Nipple Tassles Make Christmas Dreams Come True

It seems like I blinked my eyes and wiggled my nose (while wearing a sexy genie outfit of course) and suddenly the Christmas season has arrived. I'm having trouble adjusting to this reality. My brain (and body) still wants to frolick half naked and drunk on a beach instead of having to shake the snow off a Christmas tree and drop on all fours to retrieve the ornaments that plopped into a mound of snow after I tripped on my husband's chainsaw and spilled a box when I went to the shed to begin the festive process of decorating our house.

Merry farking Christmas.

It seems I'm caught with my pants down around my ankles this year when it comes to the season of giving. Normally, my type-A personality has the all the Christmas presents wrapped (in colour coordinating ribbons and bows) and piled neatly under the festively bejeweled tree; the Christmas cards signed, sealed and delivered and some eggnog in the fridge.
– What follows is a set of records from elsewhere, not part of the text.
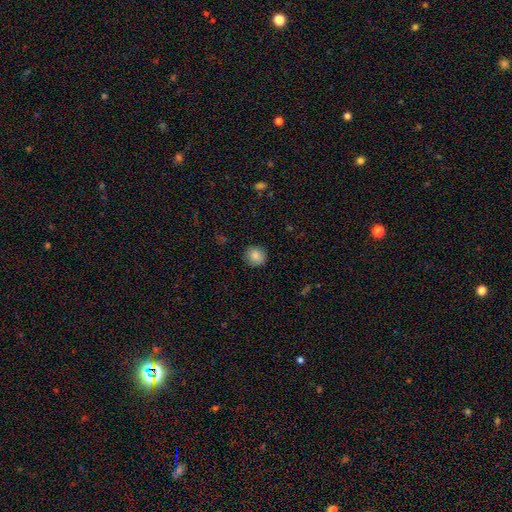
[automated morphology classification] type=smooth (85%); roundness=round (89%); merging=none (85%).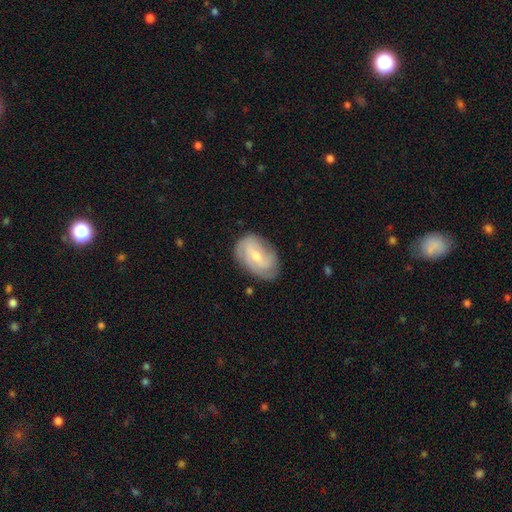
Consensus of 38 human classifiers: smooth-or-featured: featured or disk: 87% | smooth: 13% | star or artifact: 0%
  disk-edge-on: no: 94% | yes: 6%
    bar: no: 45% | weak: 35% | strong: 19%
    has-spiral-arms: yes: 100% | no: 0%
      spiral-winding: tight: 61% | medium: 26% | loose: 13%
      spiral-arm-count: 3: 42% | can't tell: 29% | 2: 26% | 4: 3% | 1: 0% | more than 4: 0%
    bulge-size: moderate: 52% | small: 45% | dominant: 3% | large: 0% | none: 0%
  merging: none: 79% | minor disturbance: 11% | major disturbance: 8% | merger: 3%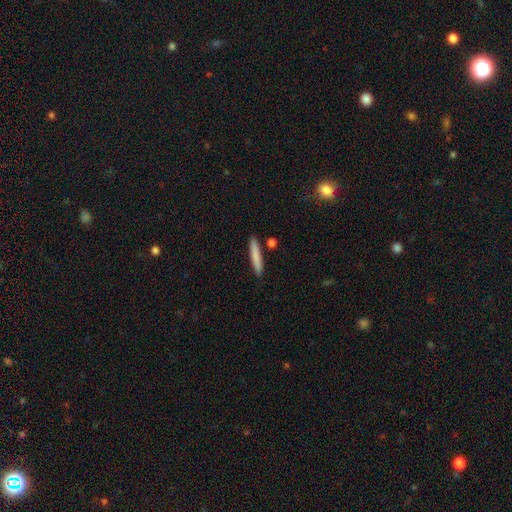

The closest I came to that this year is having eggs in the fridge. It's a start.

I'm starting to feel a tad pressured about the approaching holiday. It's not like I've completely abandoned my traditional uptight holiday behaviour. I did manage to squeeze in some gift shopping while I hunted for the elusive golden thong for Boo. I've most of the shopping finished for all my nieces and nephews. This is a big deal as I have a LOT of nieces and nephews. (Our siblings are really productive rabbits in disguise.)

So I have nothing to give my own children. I'm sure Fric and Frac would understand. And magically my wallet will open and be full of hundred dollar bills too.

I haven't even got the traditional mile long wish list from my kids, either. Strange. Seems we're all a little out of sorts this season. Usually they've bunny-eared the Sears Wishbook within an inch of it's life.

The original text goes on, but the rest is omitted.